I don’t understand project1 and project2 but I think you are suggesting that remove the signals and do the whole operation via Celery/tasks.py.

App1 gets the real-time data. App2’s signals.py sends data to Django consumer, and it transmits the WebSocket messages to frontend. I suppose you suggested that operations should be done by Celery/ tasks.py for each app instead of Django signals.

How? (What is it doing?) What is it doing with this data after it has gotten it?

How does Celery fit into this?

What does app2 do with this data? Is it intended to only serve as an intermediary to the consumers?

It may be better (and possibly easier) if you temporarily forget about your current implementation, and describe the architecture of the solution that you are trying to build.

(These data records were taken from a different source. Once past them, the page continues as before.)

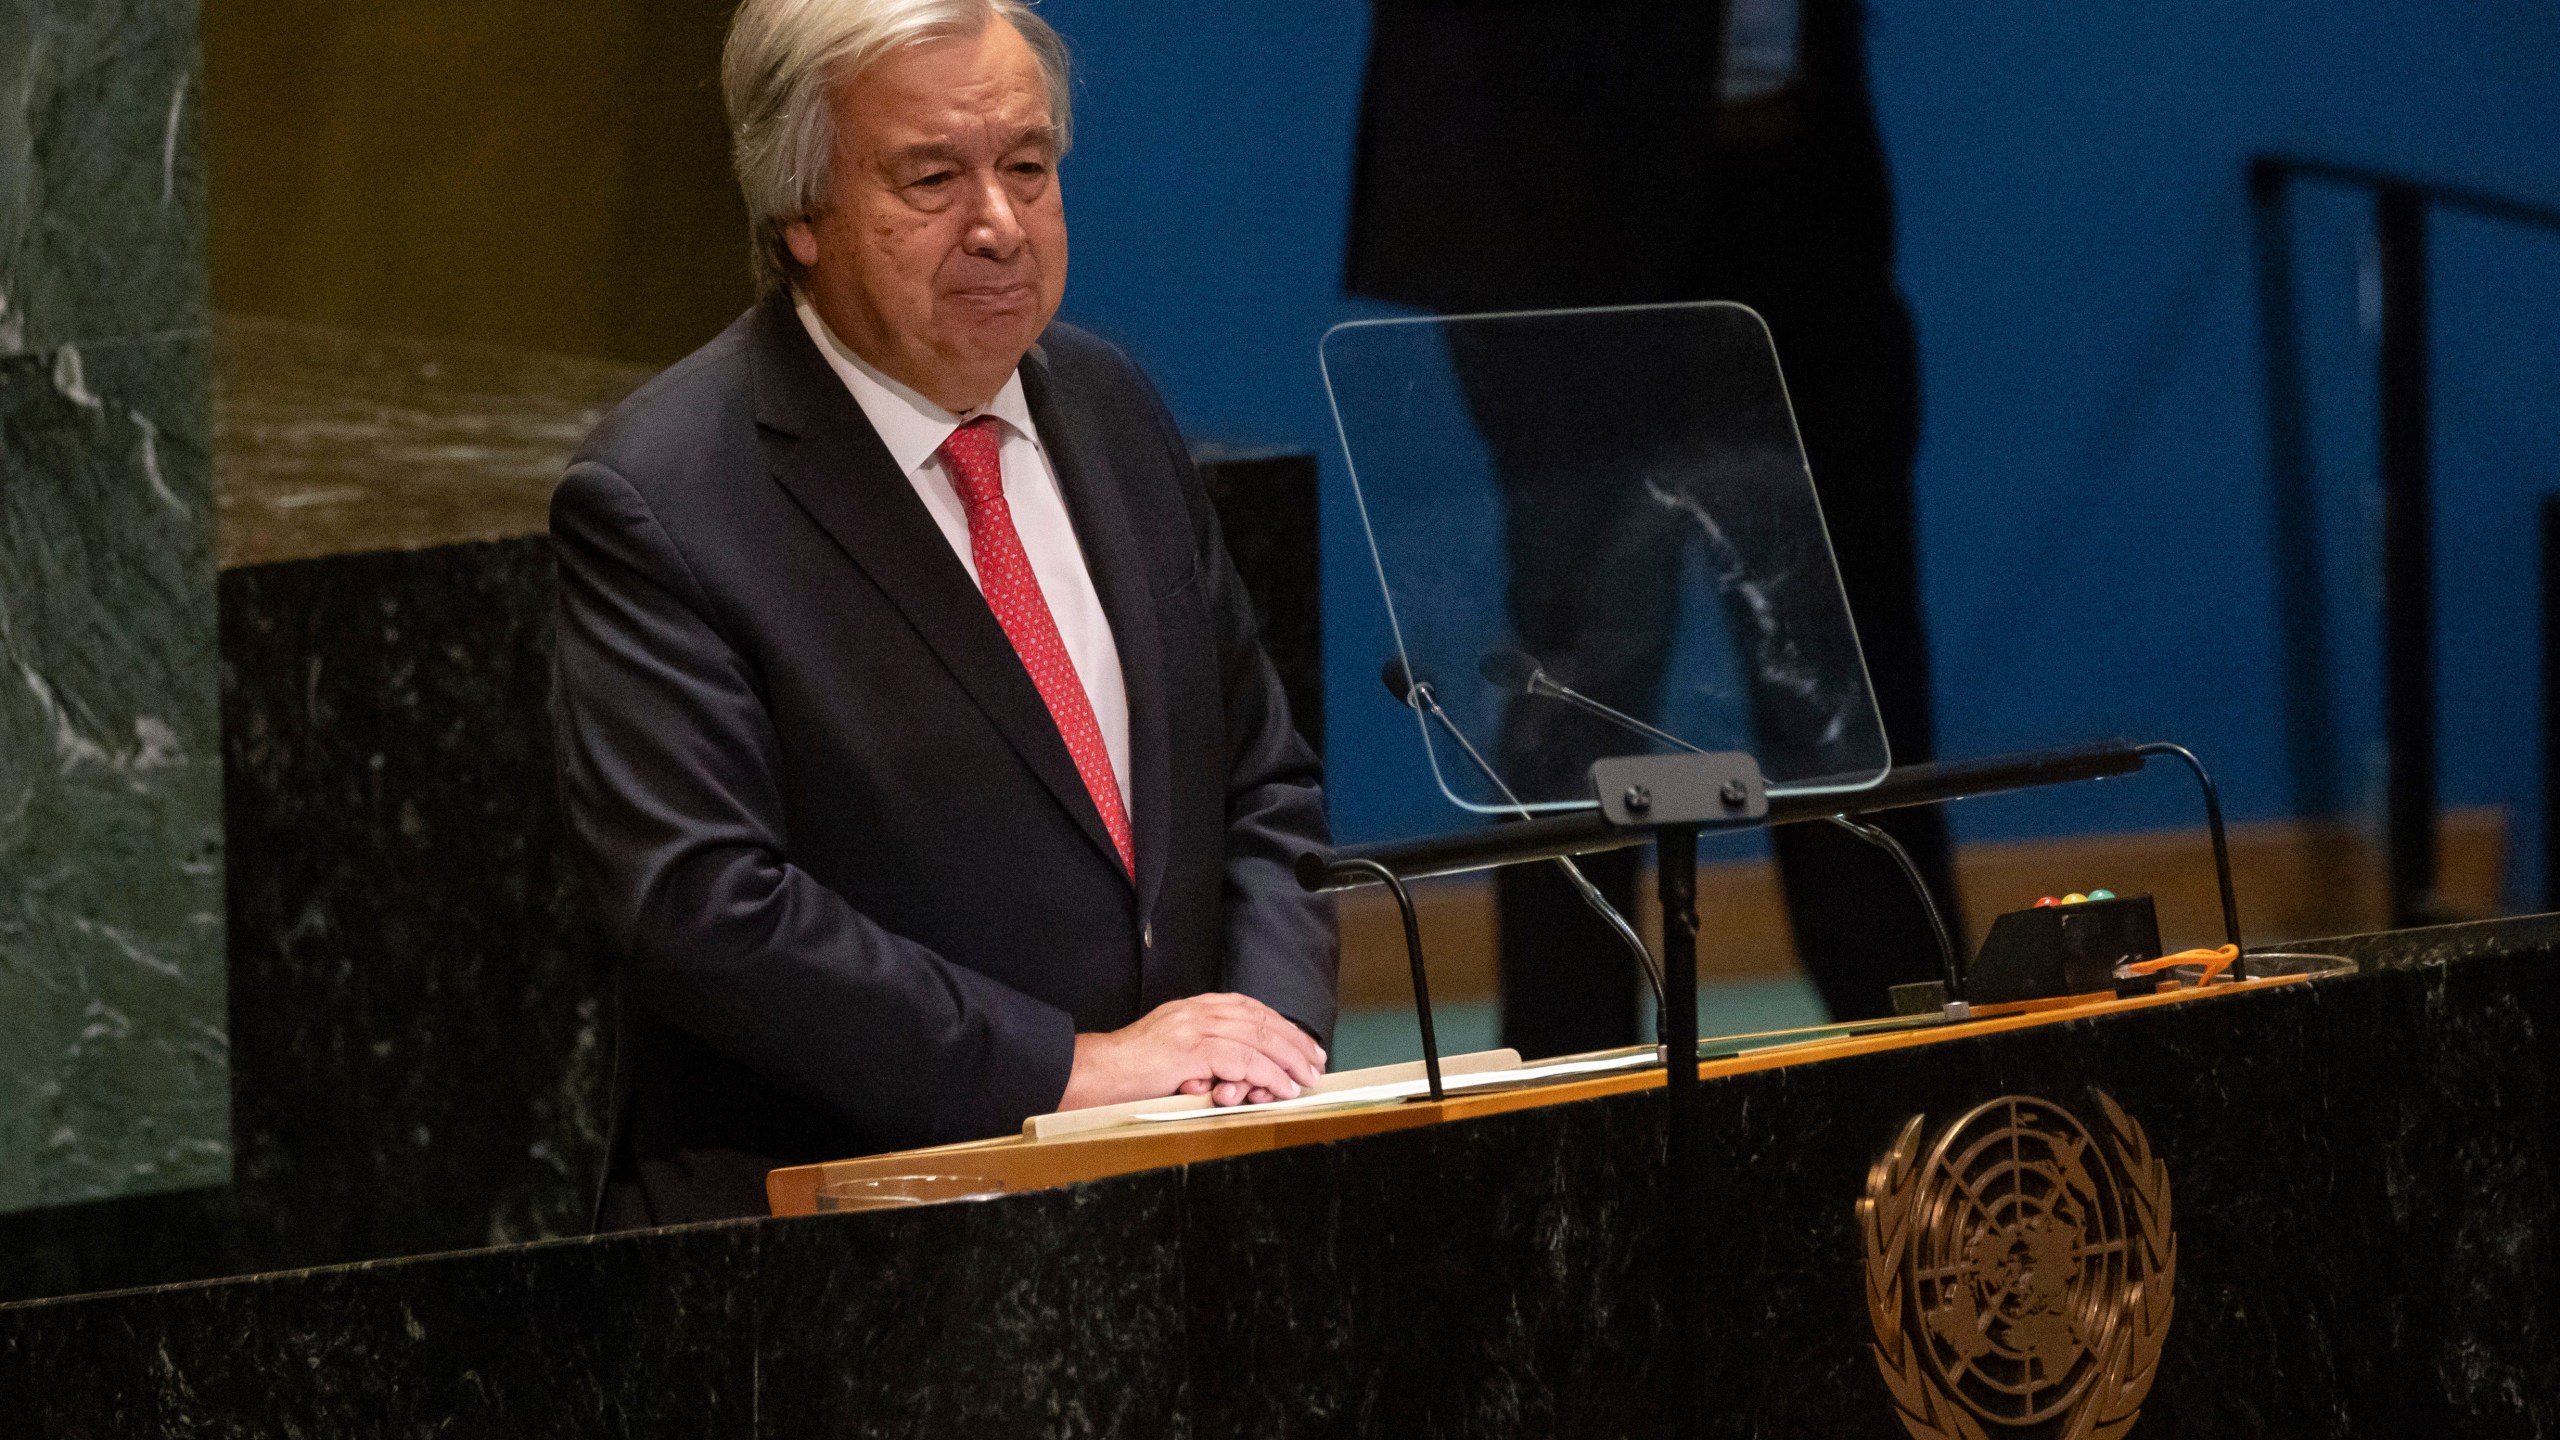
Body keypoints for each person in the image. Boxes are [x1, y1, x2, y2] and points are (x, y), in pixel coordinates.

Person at [551, 0, 1337, 1226]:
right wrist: (1065, 1071)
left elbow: (1261, 781)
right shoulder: (664, 496)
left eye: (1027, 167)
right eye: (931, 178)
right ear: (798, 213)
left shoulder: (1110, 401)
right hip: (845, 1251)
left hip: (1181, 1201)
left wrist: (1265, 1046)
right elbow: (703, 908)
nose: (998, 225)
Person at [1345, 0, 1958, 1051]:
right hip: (1556, 211)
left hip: (1800, 198)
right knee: (1582, 673)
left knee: (1849, 674)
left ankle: (1924, 1076)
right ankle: (1573, 1103)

Don’t try to address this in terms of code, but describe what systems are involved, and what needs to happen among them.

Industrial PC has a PostgreSQL database. It has a Django project itself. It works with the PLC and the whole automation system. Whenever the process starts, IPC’s code produces timestamps at that moment.

My Django has MySQL. App1 and App2 belong to my Django. App1’s models.py are empty when the Ethernet cable is not plugged. I can see the IPC’s data in App1’s models.when the Ethernet cable is plugged. So clear, right?

App 2 is the main app. It contains the timestamps. App 1 has live timestamps from PostgreSQL. Those live timestamps need to replace App 2’s timestamps.

Signals had been thought of as incoming data handlers. But obviously, it will be removed. The thinking here is handling the incoming data in App1 and passing it to App2 so that we can display the real-time timestamps without refreshing the page (App2/templates) in real-time.

So it is basically a real-time data transfer from two different devices that have two different databases. I don’t understand the emphasis on general architecture. Data is in Django’s App1 already. The problem is how to convey it to the browser.

Celery’s issue is handling command attributes and timestamps periodically. It was thought of as the as the first stop for incoming data. Data needs to be captured first and then conveyed to App2.

The main issue is how to handle incoming data. What is the most conventional or solid way to do this?